**The task**
Can you retype every one of the lines below word for word, leaving the pictures out of your answer?

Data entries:
◆ ◆ ◆ ◆ ◆ ◆ ◆

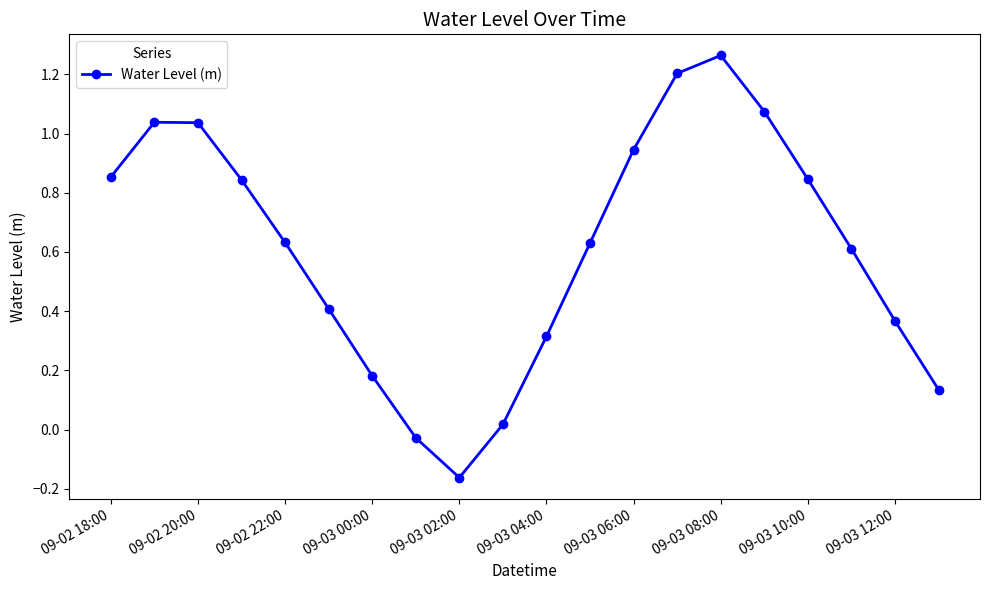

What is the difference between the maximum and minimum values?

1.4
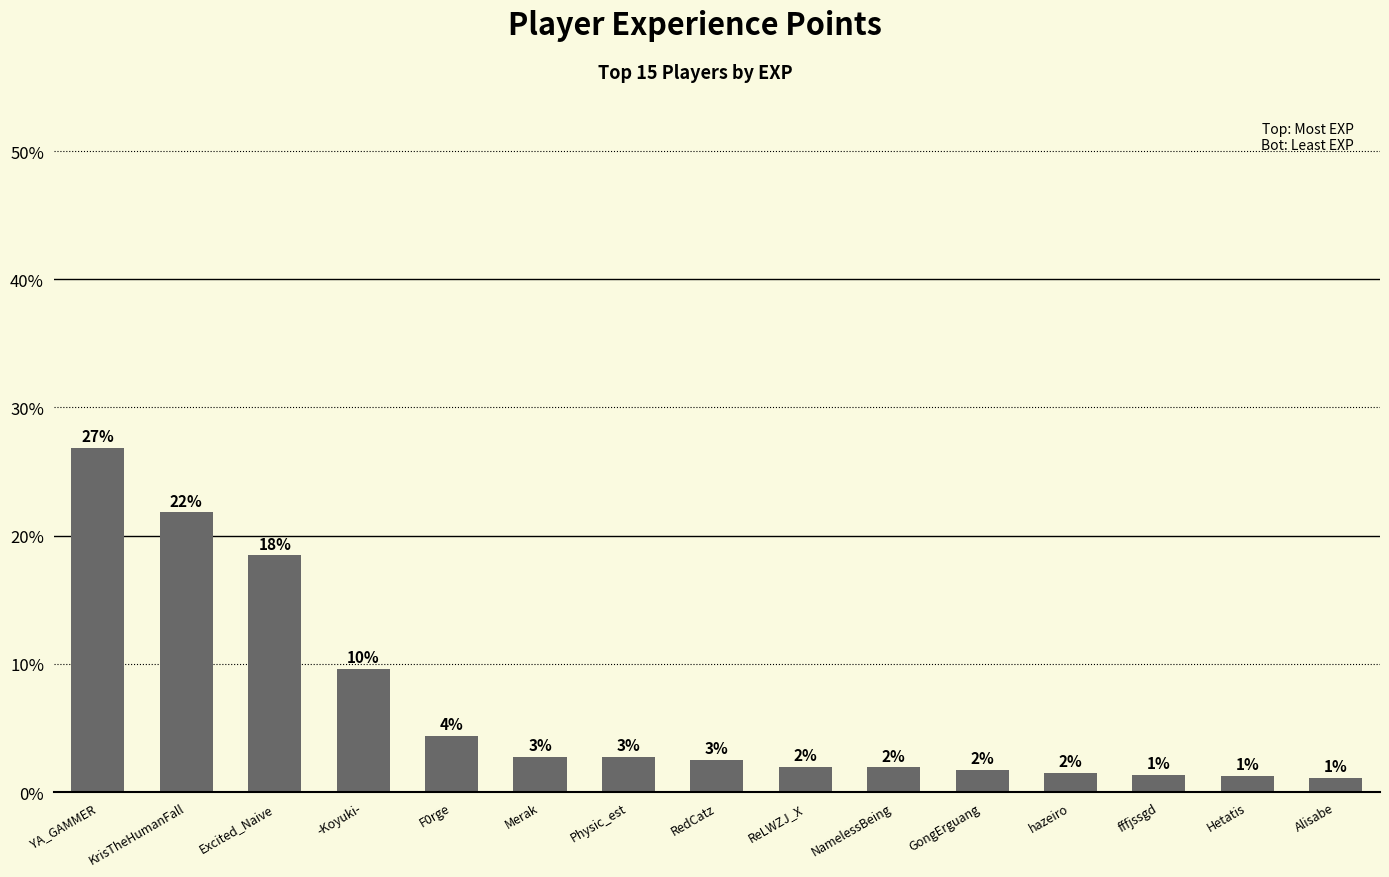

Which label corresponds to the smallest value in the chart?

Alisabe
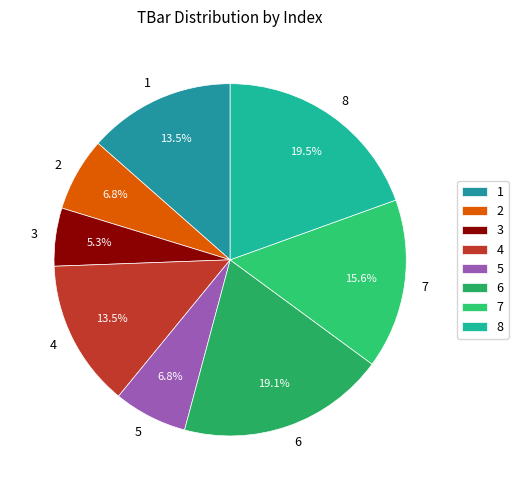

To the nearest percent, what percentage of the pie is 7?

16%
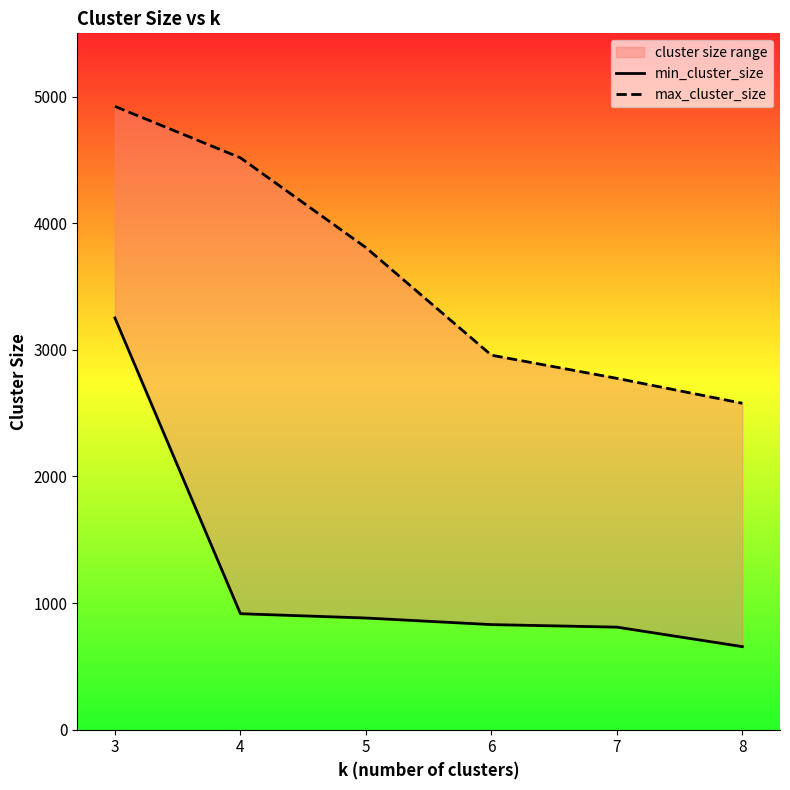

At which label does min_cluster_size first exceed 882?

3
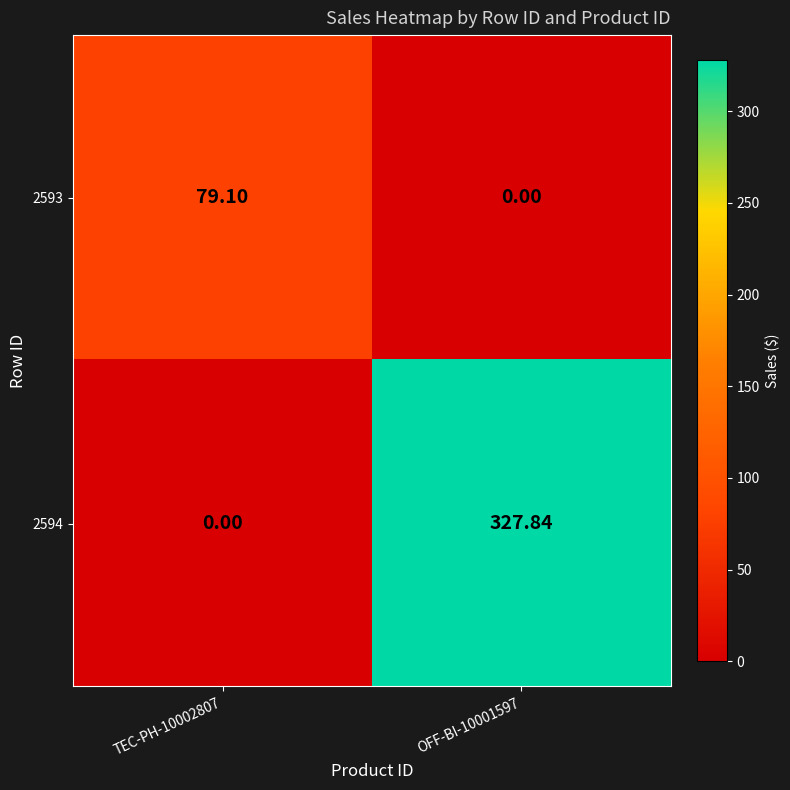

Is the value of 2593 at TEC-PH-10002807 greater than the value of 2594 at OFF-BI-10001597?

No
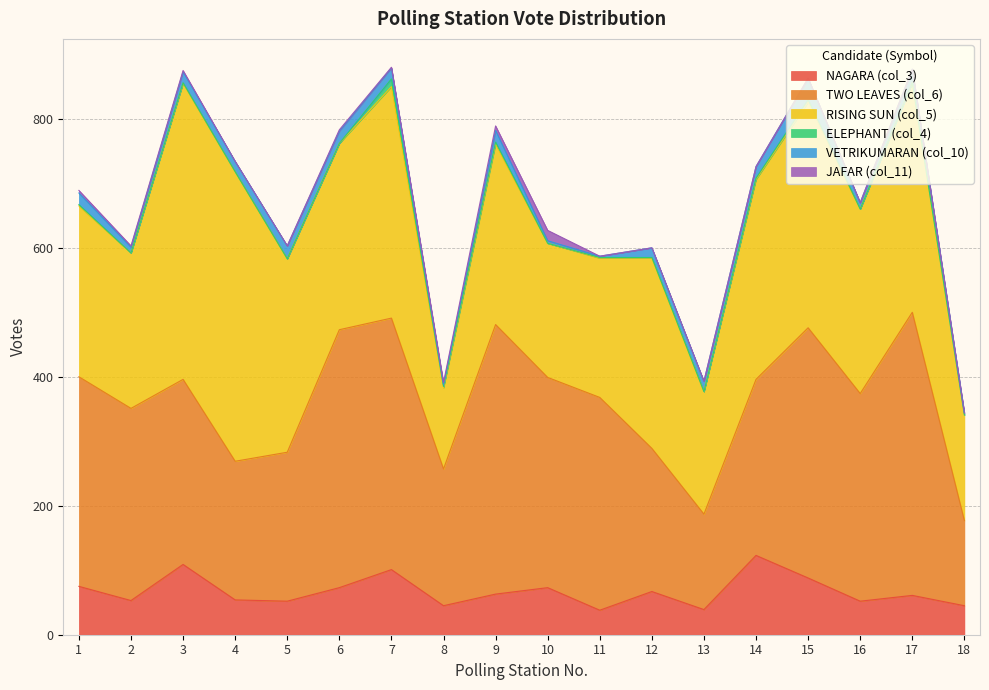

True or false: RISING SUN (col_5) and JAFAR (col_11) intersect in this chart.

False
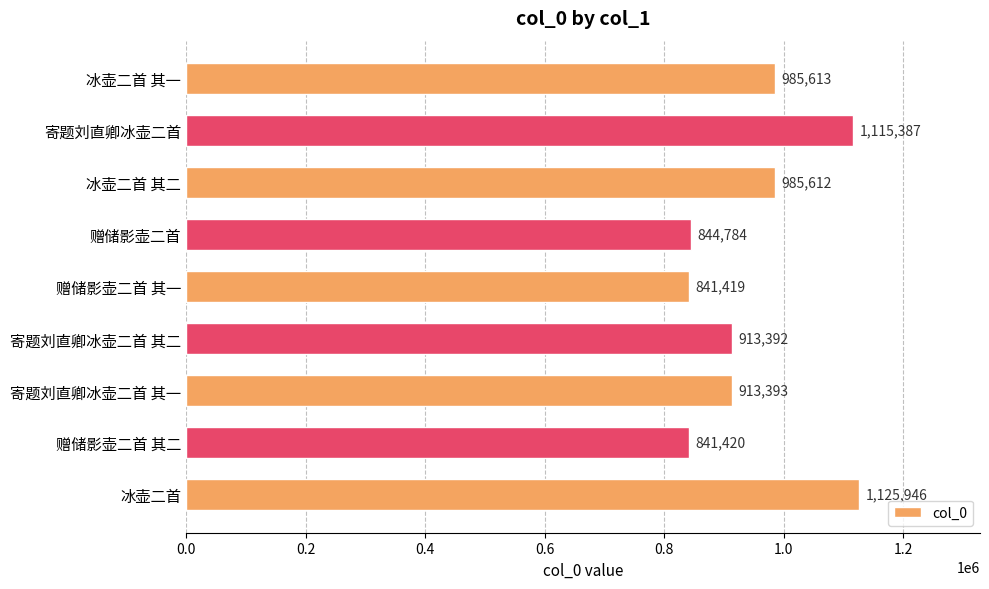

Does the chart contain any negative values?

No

◆ ◆ ◆ ◆ ◆ ◆ ◆

**Output for this task**
What is the difference between the maximum and minimum values?

1.4

Which label corresponds to the smallest value in the chart?

Alisabe

To the nearest percent, what percentage of the pie is 7?

16%

At which label does min_cluster_size first exceed 882?

3

Is the value of 2593 at TEC-PH-10002807 greater than the value of 2594 at OFF-BI-10001597?

No

True or false: RISING SUN (col_5) and JAFAR (col_11) intersect in this chart.

False

Does the chart contain any negative values?

No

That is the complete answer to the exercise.